Based on the results of this study, dietary exposure to 500 ppm of the test material (equivalent to an achieved dosage of approximately 41.2 mg/Kg bw/day of the test material) was considered to be a clear No Observed Effect Level (NOEL) for the pregnant dam. The No Observed Adverse Effect Level (NOAEL) for the pregnant dam was considered to be a dietary exposure to 1500 ppm of the test item (equivalent to an achieved dosage of approximately 122.9 mg/Kg bw/day of the test material), due to effects on body weight gain and food consumption apparent at a dietary level of 3000 ppm.

 

In a supporting dose range-finding toxicity study, the test material (Rosin, Maleated, CAS # 8050-28-0) was administered to four groups of 3 males and 3 female rats at dose levels of 0, 5000, 10000 and 20000 ppm.

 

The results of the study show a dose-dependent reduction in food consumption resulting in effects on body weights and body weight gain. Water consumption was also slightly reduced in all dose-groups. At the high dose levels, adverse effects on food consumption and body weight gain were observed in both genders. Body weight loss was recorded in both sexes from treatment start until termination of this group. In addition, ruffled fur was observed in males and females at high-dose level. Due to these observations males and females were terminated for ethical reasons prior to schedule. In group 3, animals recovered in food consumption followed by a slight reduction at the end of the treatment.

 

Reduction of food consumption was accompanied by body weight loss in both sexes. In group 2, reduction in food consumption was less pronounced and reversible, although also in this group values remained slightly lower than control values until the end of the study. Reduced body weight gain and reduced body weights were recorded in males and females during the entire study period with slight body weight loss at the beginning of the treatment.
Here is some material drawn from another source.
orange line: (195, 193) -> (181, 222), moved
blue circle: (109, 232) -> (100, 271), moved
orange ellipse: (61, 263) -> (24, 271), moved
These values recovered partially during the study, although remained lower than control values until the end of the study.

 

Based on the results of the study, the dose level selected for the OECD 422 screening study to be conducted on the test material Rosin maleated are 0, 1750, 3500 and 7000 ppm.

Justification for classification or non-classification

Not classified for specific target organ toxicity – repeated exposure according to EU Classification, Labelling and Packaging of Substances and Mixtures (CLP) Regulation (EC) No. 1272/2008 or UN Globally Harmonized System of Classification and Labelling of Chemicals (GHS).